[YOUR OBJECTIVE] Rewrite the material between the lines holding "scientific name: Inga sp." and "name author: (G.", inclusive, as a two-column CSV with the headers field and value. Give one row per entry, put each field and each value in its own quoted field with line breaks turned into spaces, and leave out the pictures.

[DATA PROVIDED]
-- Begin --
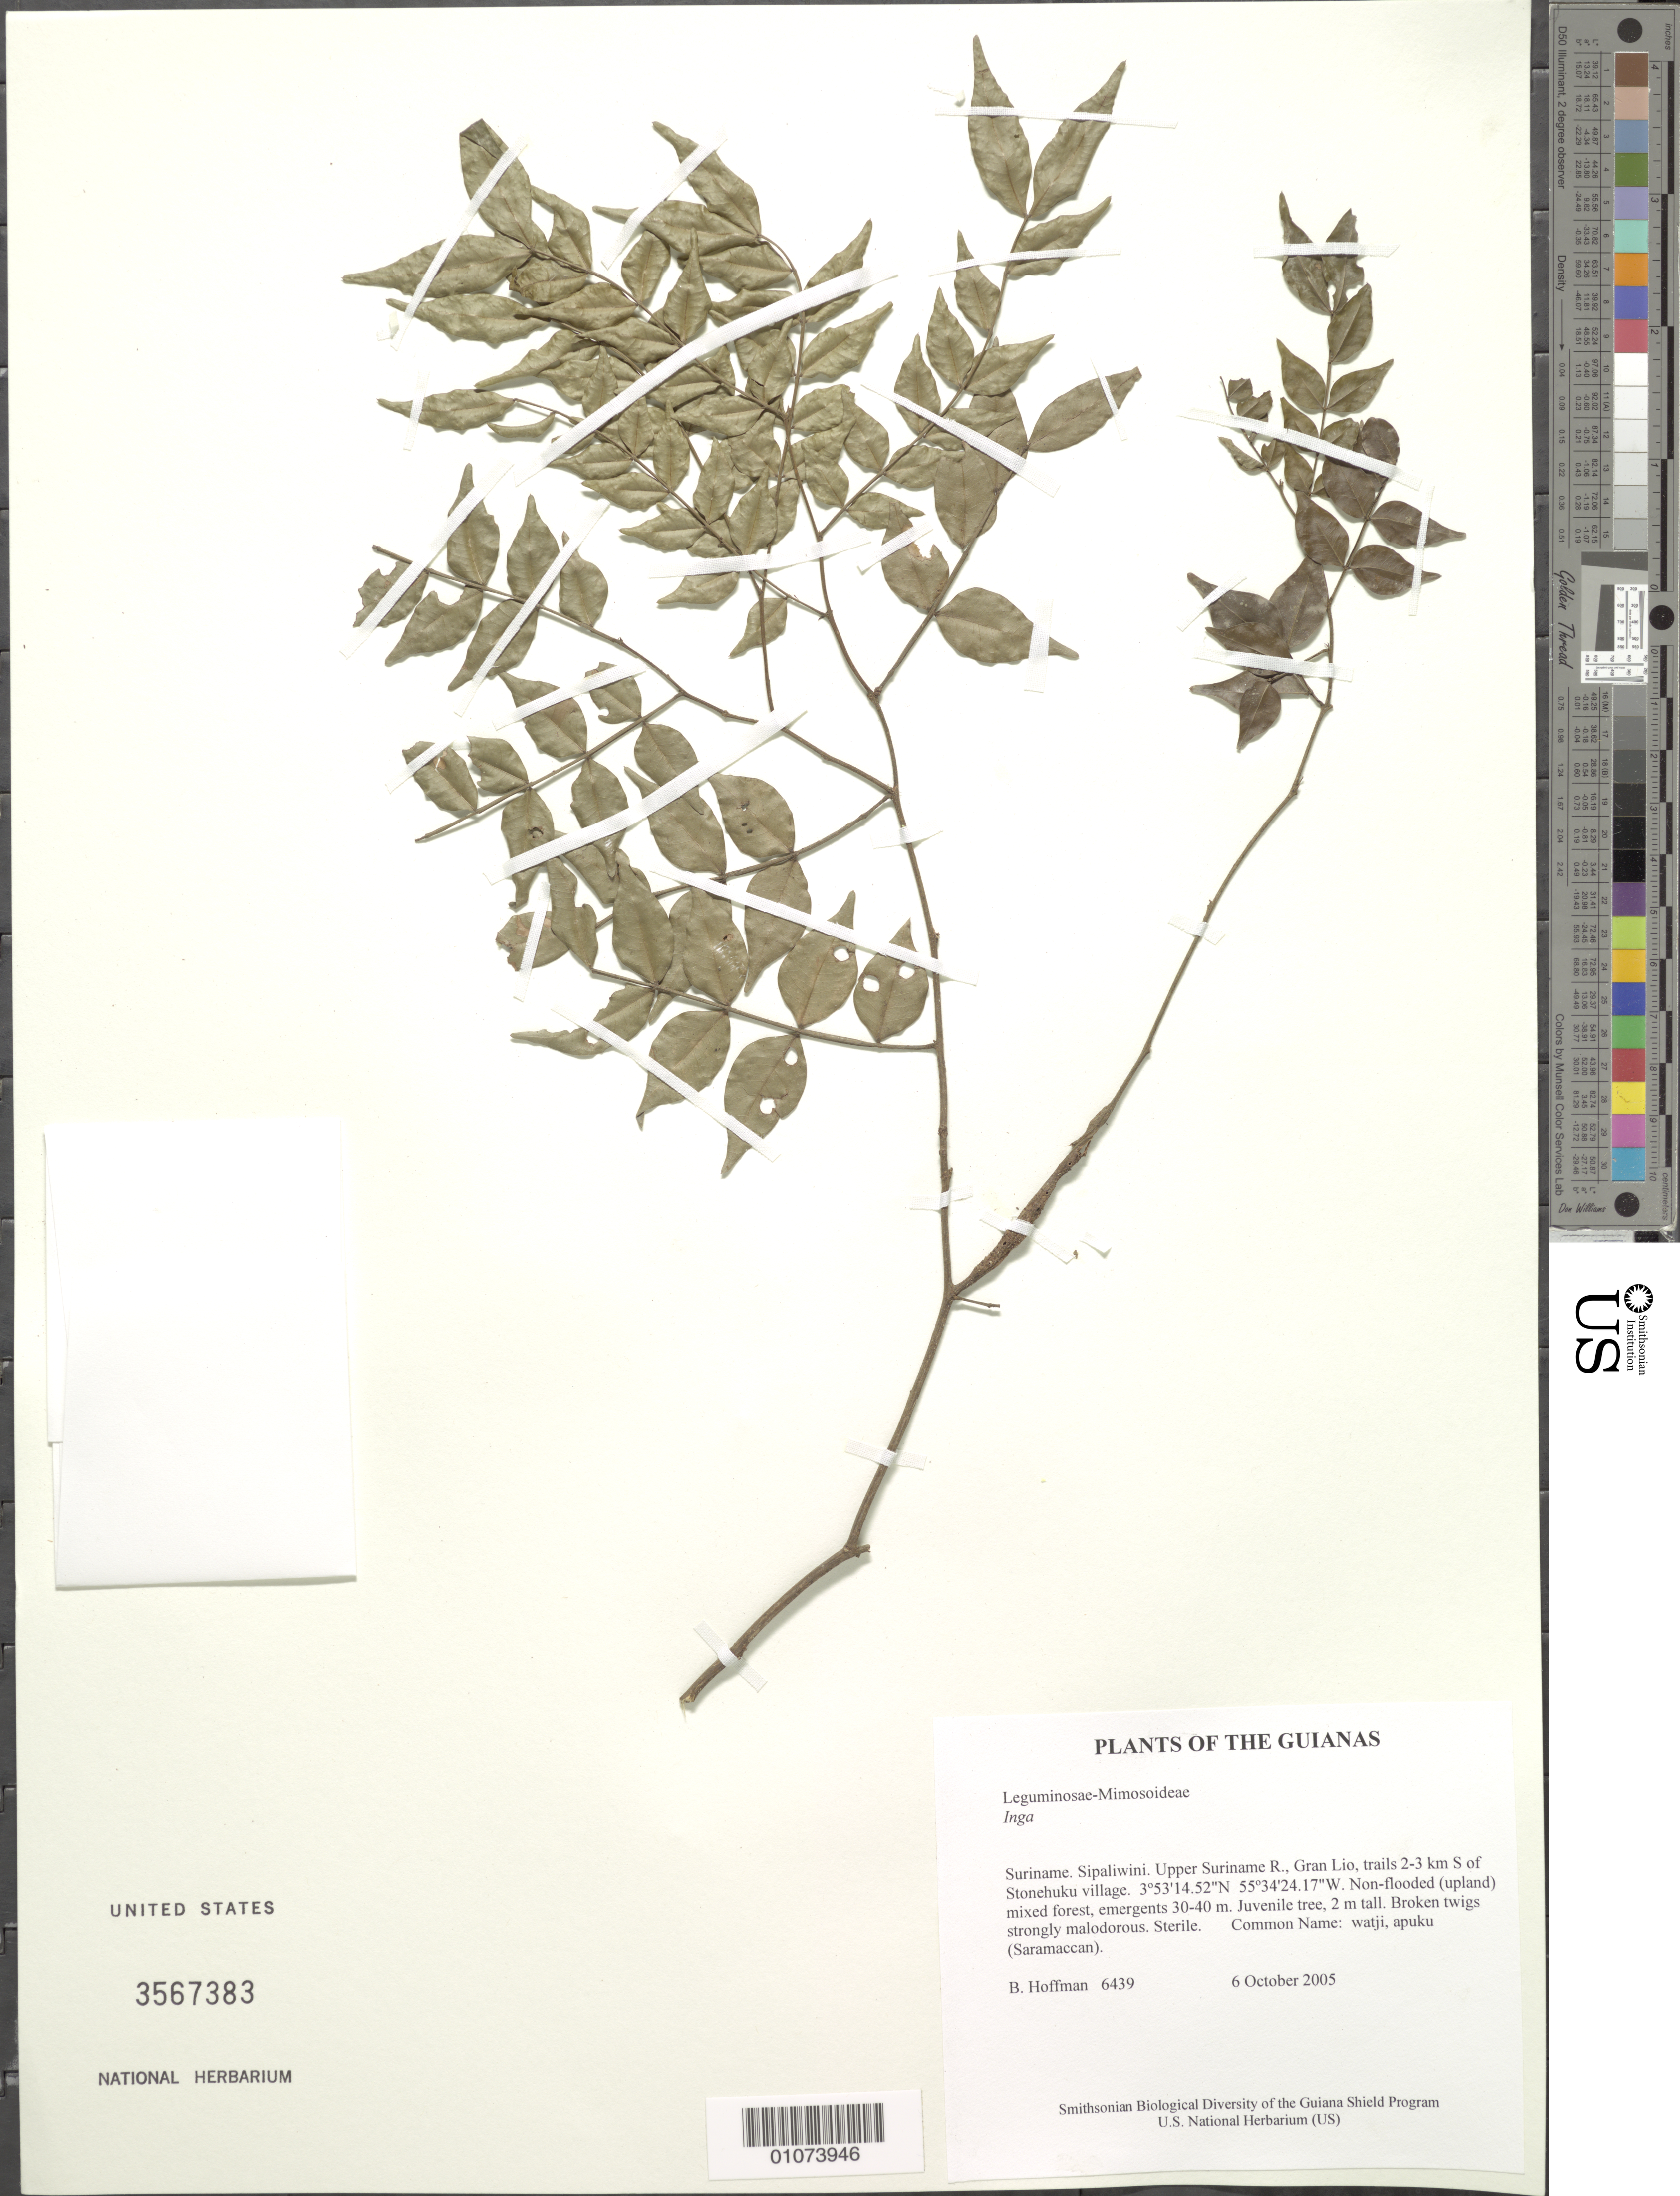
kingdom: Plantae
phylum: Tracheophyta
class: Magnoliopsida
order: Fabales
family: Fabaceae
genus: Inga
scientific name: Inga sp.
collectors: B. Hoffman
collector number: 6439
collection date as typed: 6 October 2005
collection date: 2005-10-06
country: Suriname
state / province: Sipaliwini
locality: Upper Suriname R., Gran Lio, trails 2-3 km S of Stonehuku village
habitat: Non-flooded (upland) mixed forest, emergents 30-40 m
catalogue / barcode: US 3567383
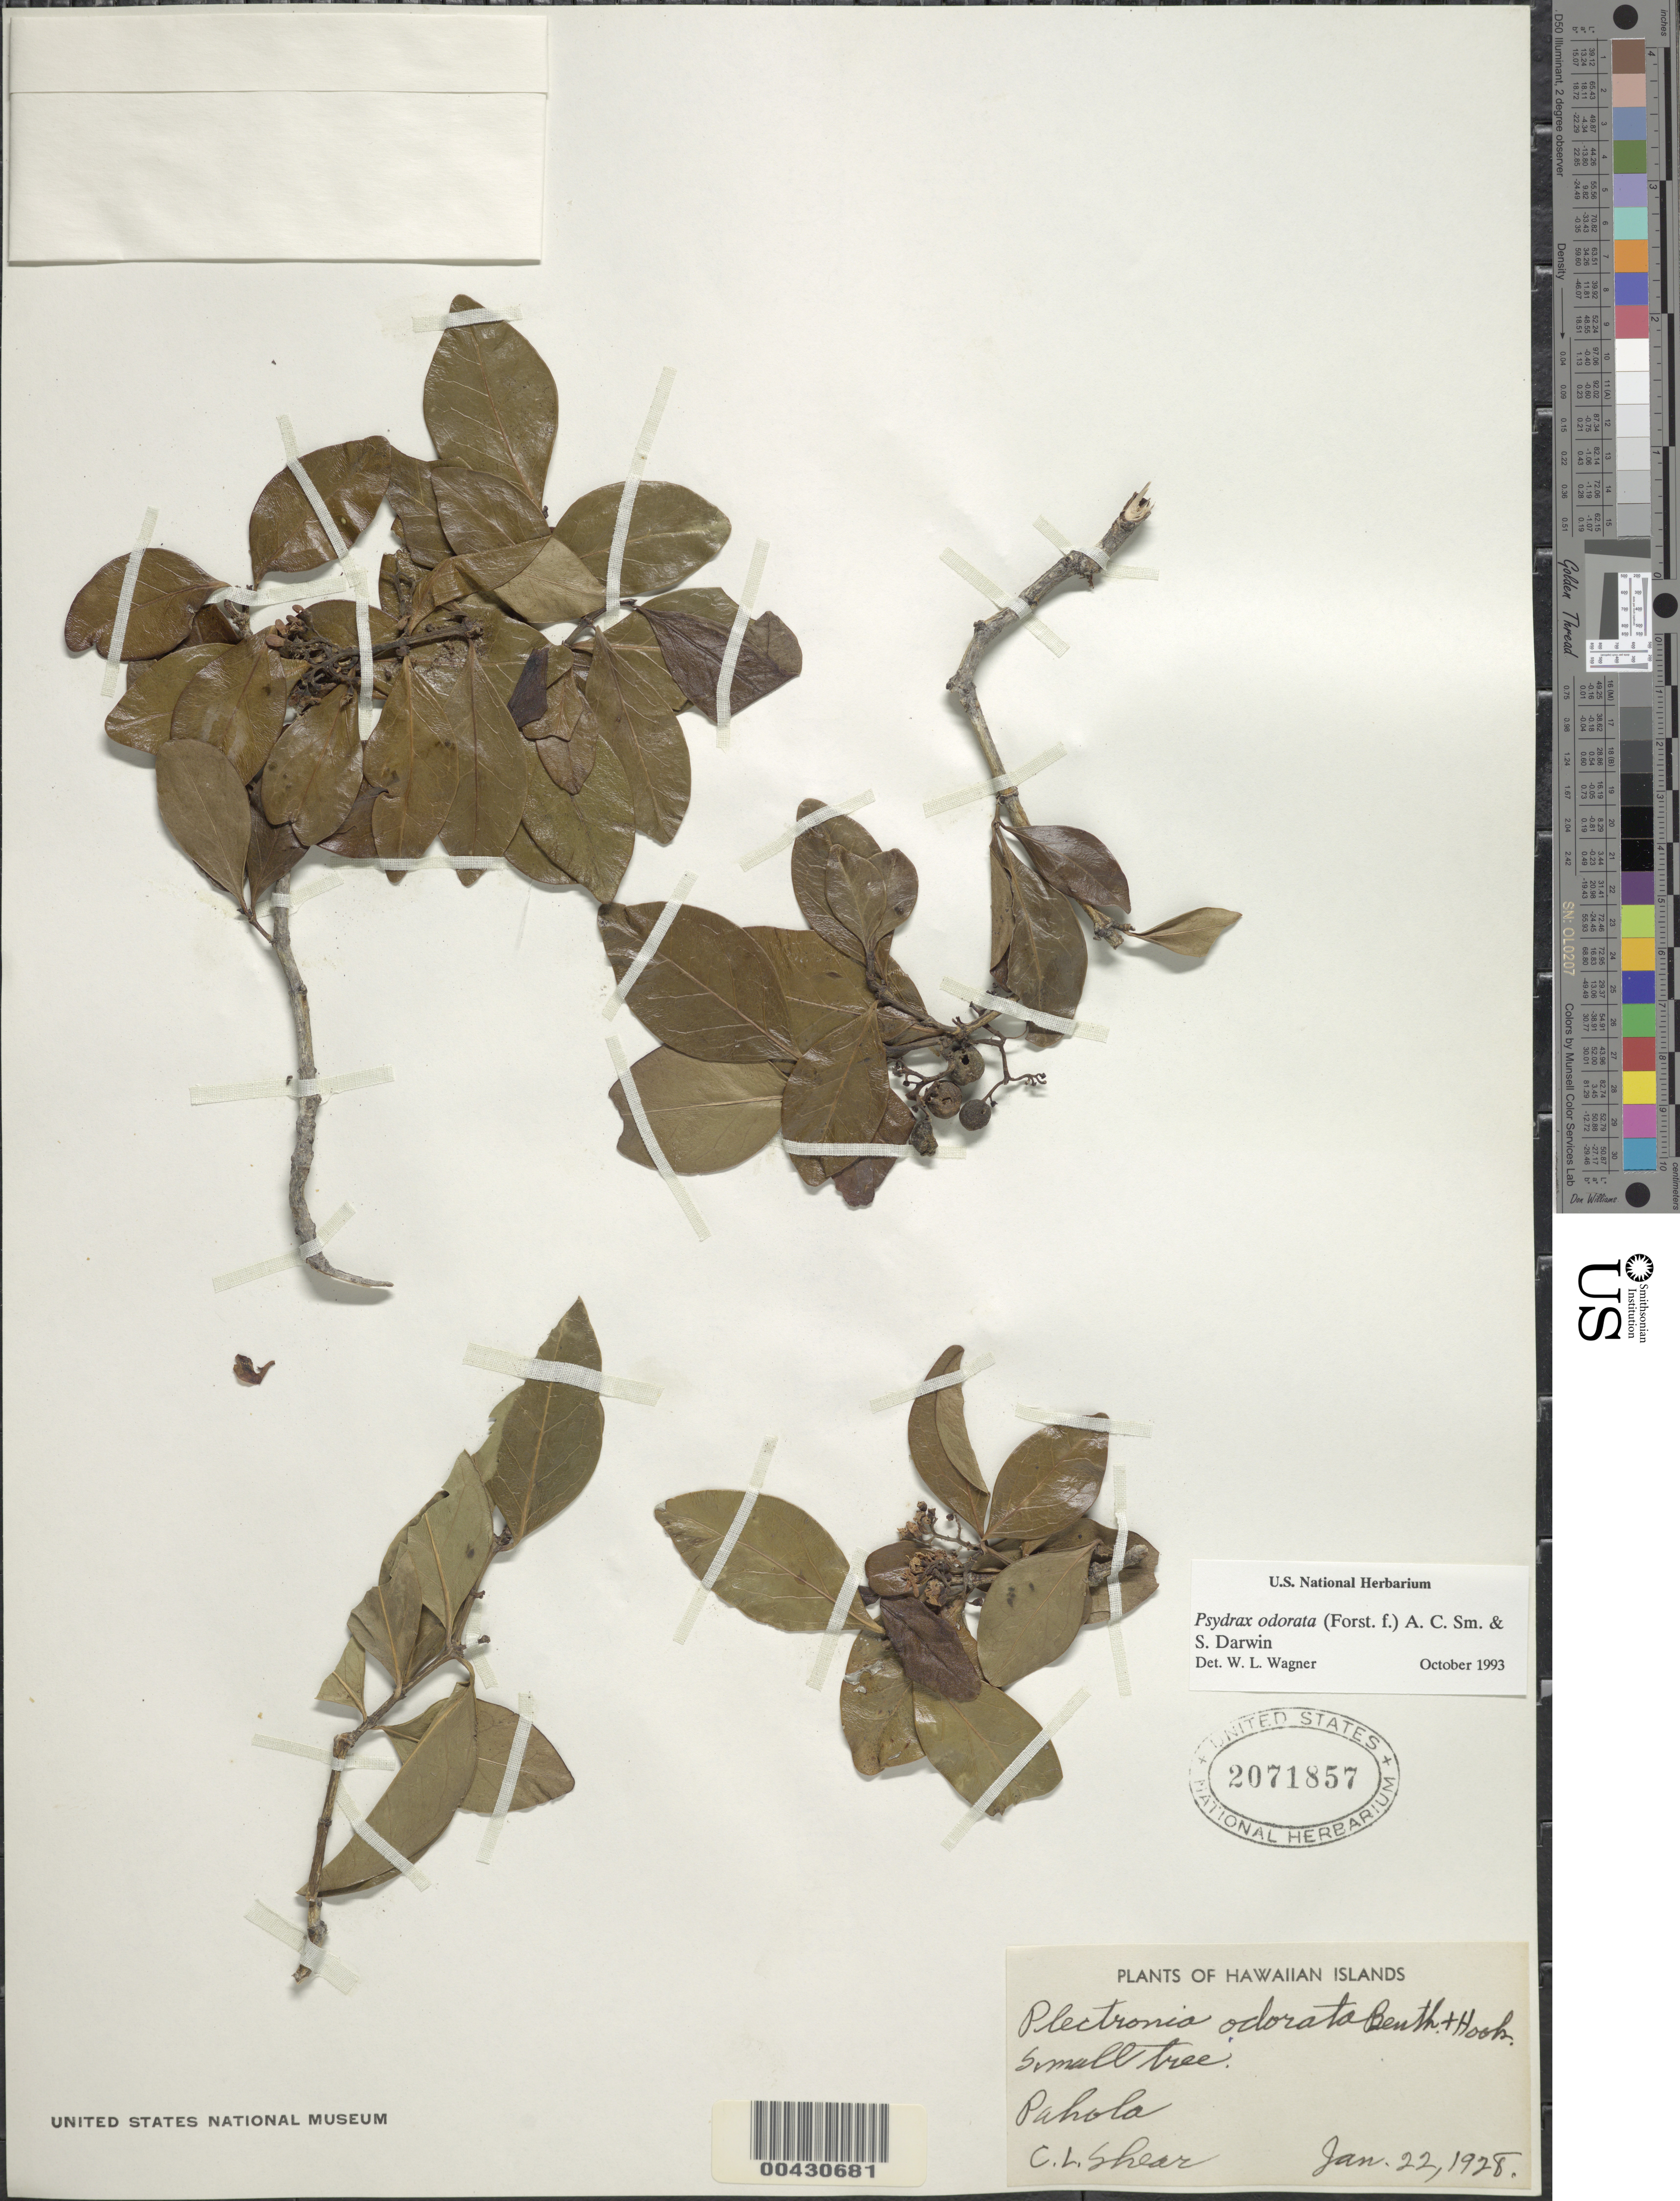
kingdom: Plantae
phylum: Tracheophyta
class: Magnoliopsida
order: Gentianales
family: Rubiaceae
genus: Psydrax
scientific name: Psydrax odorata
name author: (G. Forst.) A.C. Sm. & S.P. Darwin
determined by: Wagner, W. L., (BOT), Smithsonian Institution - National Museum of Natural History (UNITED STATES)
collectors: C. L. Shear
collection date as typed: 22 Jan 1928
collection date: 1928-01-22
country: United States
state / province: Hawaii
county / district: Hawaii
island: Hawaii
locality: Pahola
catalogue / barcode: US 2071857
-- End --
[RESPONSE TO THE EXERCISE]
field,value
"scientific name:","Inga sp."
"collectors:","B. Hoffman"
"collector number:","6439"
"collection date as typed:","6 October 2005"
"collection date:","2005-10-06"
"country:","Suriname"
"state / province:","Sipaliwini"
"locality:","Upper Suriname R., Gran Lio, trails 2-3 km S of Stonehuku village"
"habitat:","Non-flooded (upland) mixed forest, emergents 30-40 m"
"catalogue / barcode:","US 3567383"
"kingdom:","Plantae"
"phylum:","Tracheophyta"
"class:","Magnoliopsida"
"order:","Gentianales"
"family:","Rubiaceae"
"genus:","Psydrax"
"scientific name:","Psydrax odorata"
"name author:","(G. Forst.) A.C. Sm. & S.P. Darwin"